Mayor Bill de Blasio’s top housing officials ran into stiff resistance at a hearing today over the city’s plan to rezone the historically low-income neighborhood of East New York for new development.
At a hearing of the City Planning Commission, held at Brooklyn Borough Hall, the administration’s team made its case for the first neighborhood rezoning of the de Blasio administration affordable housing plan, which calls for allowing taller residential buildings along several major corridors in the predominantly black section of eastern Brooklyn. East New York has longstanding problems with crime and poverty, and has more recently become a refuge for minorities fleeing escalating rents in other parts of the borough—and activists fear the mayor’s proposals, which would allocate the bulk of new housing to people making $31,000 to $50,000 a year, would lead to current residents getting priced out.
The administration argued that the neighborhood’s growing population and creeping gentrification will lead to displacement if the plan does not go through. Today, it promised that the rezoning will reserve half of all new units for current residents and that the 1,200 apartments built in the first several years would all be subsidized and below-market rent.
“We do not want to displace anybody. We want to provide affordable housing that can keep people in their neighborhoods,” Vicki Been, the commissioner of the Department of Housing Preservation and Development, testified. “The zoning proposal before you today is not a trigger for displacement. It is a preventative measure.”
The protesters in the audience, many of them from the liberal groups New York Communities for Change and Real Affordability for All, seemed unimpressed—and chanted “this plan is not for us” as Ms. Been concluded her testimony. Both groups are linked to neighborhood organizations, as well as construction unions that have long objected to the mayor’s refusal to mandate prevailing wages for those building the new housing in his plan.

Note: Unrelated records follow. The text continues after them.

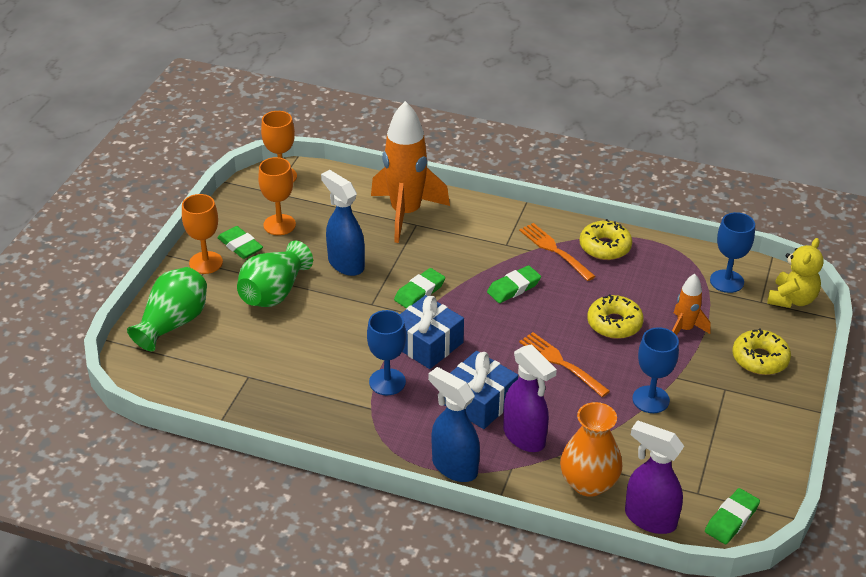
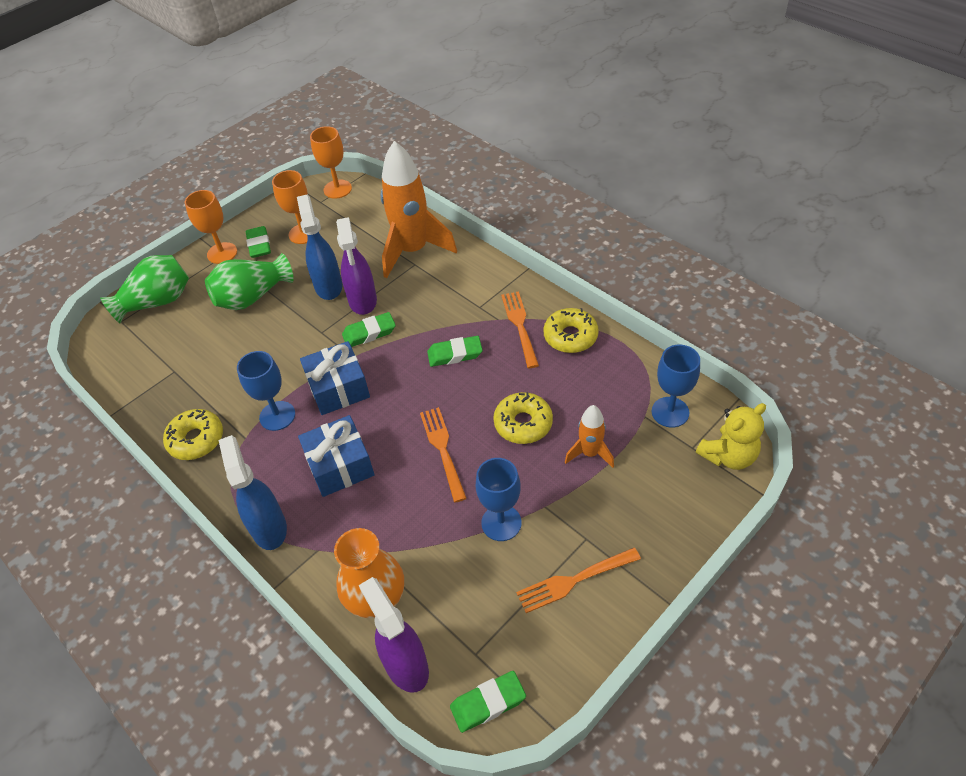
camera: 30 degrees right, 10 degrees up
purple spray bottle [503,344,557,452] -> purple spray bottle moved to [336,217,377,315]
yellow donut [732,328,791,375] -> yellow donut moved to [163,409,223,460]
none -> orange fork [516,548,641,613]

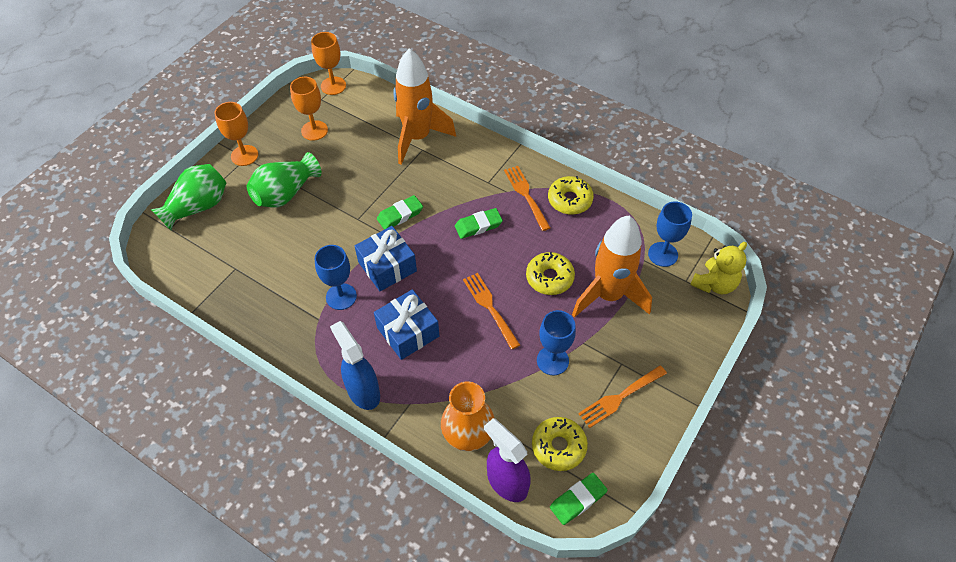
camera: 15 degrees left, 5 degrees up
yellow donut [163,409,223,460] -> yellow donut moved to [532,417,588,471]
green eraser [246,226,271,258] -> none
blue spray bottle [297,195,342,300] -> none
purple spray bottle [336,217,377,315] -> none
orange rocket [565,405,614,468] -> orange rocket [572,216,652,318], size x1.99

Carl Weisbrod, the director of the Department of City Planning, argued that the plan provided for the most and lowest-cost affordable housing the city and the market could support without more assistance from the federal government. In particular, he said the city’s limited number of Section 8 housing vouchers made it difficult to provide for the very poorest.
“We hope to do better, if we had more Section 8 vouchers,” he told Michelle Neugebauer, executive director of the Cypress Hills Local Development Corporation, who had called for greater affordability. “Every community wants Section 8 Vouchers, I certainly understand that, but the city doesn’t manufacture those Section 8 vouchers.”

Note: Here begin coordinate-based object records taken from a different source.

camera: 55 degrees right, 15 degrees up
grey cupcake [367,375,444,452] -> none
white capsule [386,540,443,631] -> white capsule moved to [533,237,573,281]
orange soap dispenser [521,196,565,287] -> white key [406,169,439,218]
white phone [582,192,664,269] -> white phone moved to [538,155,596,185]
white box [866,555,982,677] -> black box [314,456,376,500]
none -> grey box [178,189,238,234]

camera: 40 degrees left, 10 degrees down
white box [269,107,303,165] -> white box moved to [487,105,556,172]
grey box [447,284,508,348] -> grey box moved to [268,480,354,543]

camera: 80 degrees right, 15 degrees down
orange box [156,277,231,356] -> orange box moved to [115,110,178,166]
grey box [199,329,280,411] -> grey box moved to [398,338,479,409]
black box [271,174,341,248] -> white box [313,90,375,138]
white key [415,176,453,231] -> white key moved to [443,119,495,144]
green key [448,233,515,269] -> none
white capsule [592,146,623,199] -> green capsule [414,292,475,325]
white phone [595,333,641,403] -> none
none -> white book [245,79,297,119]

Deputy Brooklyn Borough President Diana Reyna, appearing on behalf of Brooklyn Borough President Eric Adams, called for minor tweaks to the mayor’s plan. In particular, she insisted on making the new units permanently below-market—instead of letting developers opt out of the city subsidy program in a decade—designating more of the new apartments for the lowest earners, tailoring the upzoning to light and air needs in some areas and providing residents with free representation in housing court.

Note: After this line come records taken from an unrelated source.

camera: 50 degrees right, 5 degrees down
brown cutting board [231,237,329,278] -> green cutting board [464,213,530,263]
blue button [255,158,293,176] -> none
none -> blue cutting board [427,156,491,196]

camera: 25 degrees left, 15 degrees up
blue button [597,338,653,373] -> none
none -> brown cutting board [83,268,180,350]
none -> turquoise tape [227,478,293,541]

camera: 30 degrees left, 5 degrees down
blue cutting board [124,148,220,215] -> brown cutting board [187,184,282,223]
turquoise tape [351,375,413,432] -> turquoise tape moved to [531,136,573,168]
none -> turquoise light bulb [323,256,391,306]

She also insisted the city invest in local schools, parks and sewer infrastructure to accommodate additional residents.
“As the stewards of this great city, we must demand what will not be beneficial only to the environment, our local and regional economy and our quality of life, but an East New York community plan that will benefit generations to come,” she said.
The mayor appoints seven of the CPC’s 13 members, and the body is likely to ultimately approve the plan. It will then go before the City Council, which customarily complies with the wishes of the local member.
Most area covered in the proposed rezoning belongs to the district of Councilman Rafael Espinal, a supporter of the plan, though some lies in the turf of Councilwoman Inez Barron, an ardent opponent.